Tass s’était haussé sur la pointe des pieds pour voir ce qu’il advenait de Tanis. Il l’avait regardé grimper sur le dos du dragon. Puis le cortège s’était remis en marche. Bousculé par les gardes qui les faisaient avancer au pas de charge, Tass avait perdu son ami de vue.

— Alors ton copain se fait enlever par le seigneur alors que toi, tu vas moisir en prison ! ricana un garde en aiguillonnant Caramon de la pointe de sa lance.

— Il ne m’oubliera pas, sois tranquille, marmonna Caramon.

— Bien sûr qu’il va revenir te chercher, s’il arrive à sortir du lit de la Dame Noire !

Caramon rougit. Tass le regarda d’un air inquiet. Il n’avait pas eu l’occasion de lui communiquer le message de Tanis et l’idée que le colosse risquait de tout gâcher l’épouvantait. Quoique… il n’y avait plus grand-chose à gâcher…

Caramon redressa fièrement la tête.

— Avant la nuit, je serai dehors, gronda-t-il de sa voix de baryton. Tous deux, nous en avons vu d’autres ! Il ne me laissera pas tomber.

Alarmé par le discours de Caramon, Tass attendait impatiemment le moment propice pour lui expliquer les choses. Un cri de Tika lui fit tourner la tête. Un garde était en train de déchirer sa tunique. Ses mains griffues avaient écorché le cou de la jeune fille. Caramon cria quelque chose, mais trop tard ! Tika avait giflé le mufle à toute volée.

Furieux, le draconien la jeta par terre et brandit son fouet. Tass entendit Caramon inspirer bruyamment ; il se recroquevilla, s’attendant au pire.

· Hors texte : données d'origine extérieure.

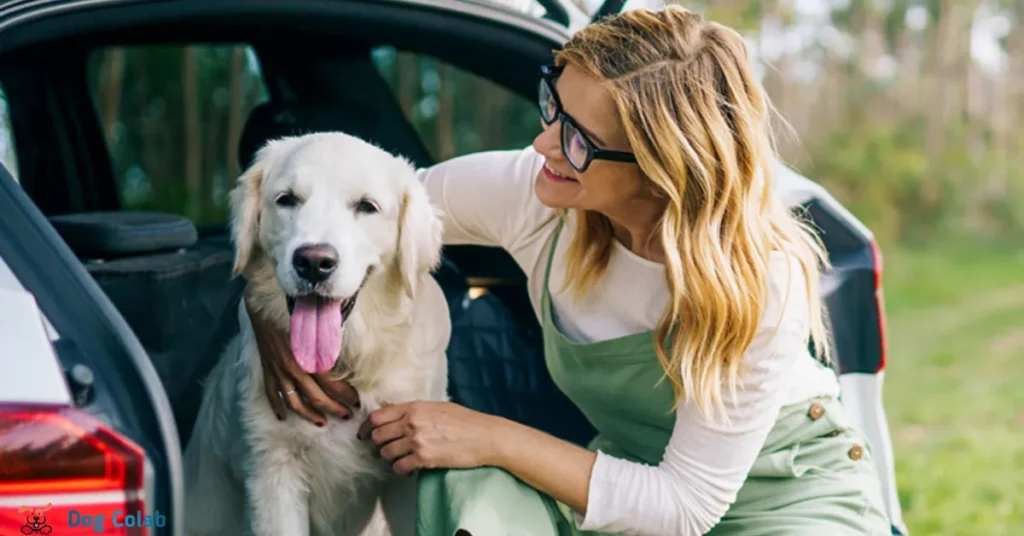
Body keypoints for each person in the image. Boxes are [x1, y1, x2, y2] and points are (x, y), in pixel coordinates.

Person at [245, 6, 891, 535]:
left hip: (788, 498)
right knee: (466, 493)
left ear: (660, 168)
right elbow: (363, 223)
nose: (543, 142)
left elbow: (685, 507)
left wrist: (489, 434)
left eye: (577, 138)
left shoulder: (761, 281)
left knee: (472, 453)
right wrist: (283, 310)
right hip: (627, 482)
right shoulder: (533, 192)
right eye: (552, 105)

— Eh ! Ne l’abîme pas ! cria Caramon. Ça pourrait te coûter cher ! Dame Kitiara en donne six pièces d’argent, et elle ne vaudra plus rien si tu la marques !

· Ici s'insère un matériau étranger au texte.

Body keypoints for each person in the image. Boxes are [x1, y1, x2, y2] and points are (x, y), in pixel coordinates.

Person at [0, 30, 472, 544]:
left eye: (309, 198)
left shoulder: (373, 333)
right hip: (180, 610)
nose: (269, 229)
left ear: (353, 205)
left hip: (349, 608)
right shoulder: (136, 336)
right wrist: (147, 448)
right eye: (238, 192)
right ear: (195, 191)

Le draconien hésita. Caramon n’était qu’un prisonnier. Mais il avait vu quelle réception la Dame Noire avait réservée à leur ami. Fallait-il prendre le risque d’offenser un homme qui bénéficierait peut-être lui aussi de sa faveur ? Cela n’en valait pas la peine. Il poussa Tika pour la faire avancer.

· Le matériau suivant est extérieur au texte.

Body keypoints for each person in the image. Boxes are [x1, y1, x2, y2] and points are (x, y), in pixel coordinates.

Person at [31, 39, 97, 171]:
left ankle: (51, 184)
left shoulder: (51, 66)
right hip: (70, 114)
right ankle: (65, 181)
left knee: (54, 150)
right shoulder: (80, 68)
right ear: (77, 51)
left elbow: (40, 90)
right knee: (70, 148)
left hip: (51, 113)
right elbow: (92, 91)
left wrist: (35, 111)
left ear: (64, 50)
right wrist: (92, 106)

Tass soupira de soulagement et se tourna vers Berem. L’Éternel était d’un calme inhabituel. Il semblait dans un autre monde. Les yeux hagards, il gardait la bouche entrouverte, comme un demeuré. Au moins, ce comportement ne posait-il pas de problèmes. Tass s’intéressa alors au décor.

Il fut déçu. Neraka n’était qu’un petit village pauvre, submergé par les milliers de tentes qui l’envahissaient comme des parasites.

Aussi loin que puisse porter la vue, le temple dominait les baraquements comme un grand oiseau de proie. Son architecture disharmonieuse et tarabiscotée était pour l’œil une épine. On ne voyait que lui et sa laideur hantait durablement les esprits.

Tass examina l’édifice. Pris d’un malaise, il détourna rapidement les yeux. Le reste de la ville n’était pas plus réjouissant. Envahie par les tentes, elle regorgeait de draconiens, de gobelins et de mercenaires humains courant les tavernes et les bordels pleins d’esclaves venues de tous les coins de Krynn. Les nains des ravins pullulaient autour des détritus comme des rats. Une odeur pestilentielle se dégageait de cette fourmilière où, bien qu’il fût midi, il faisait sombre comme au crépuscule. La citadelle volante et les dragons qui patrouillaient sans cesse obscurcissaient le ciel.

Horrifié, Tass songea que Laurana était prisonnière de cet enfer. Le sordide des lieux avait réussi à entamer le moral pourtant foncièrement bon du kender.

Bousculés par les gardes, les compagnons durent se frayer un passage à travers les bandes de soldats éméchés et braillards.

Au bout de la rue, un bataillon de la Reine Noire progressait. Ceux qui ne se retiraient pas devant les soldats de Sa Majesté étaient brutalement écartés ou tout simplement piétinés. Les gardes se hâtèrent de pousser leurs prisonniers contre les façades, leur ordonnant de ne pas bouger.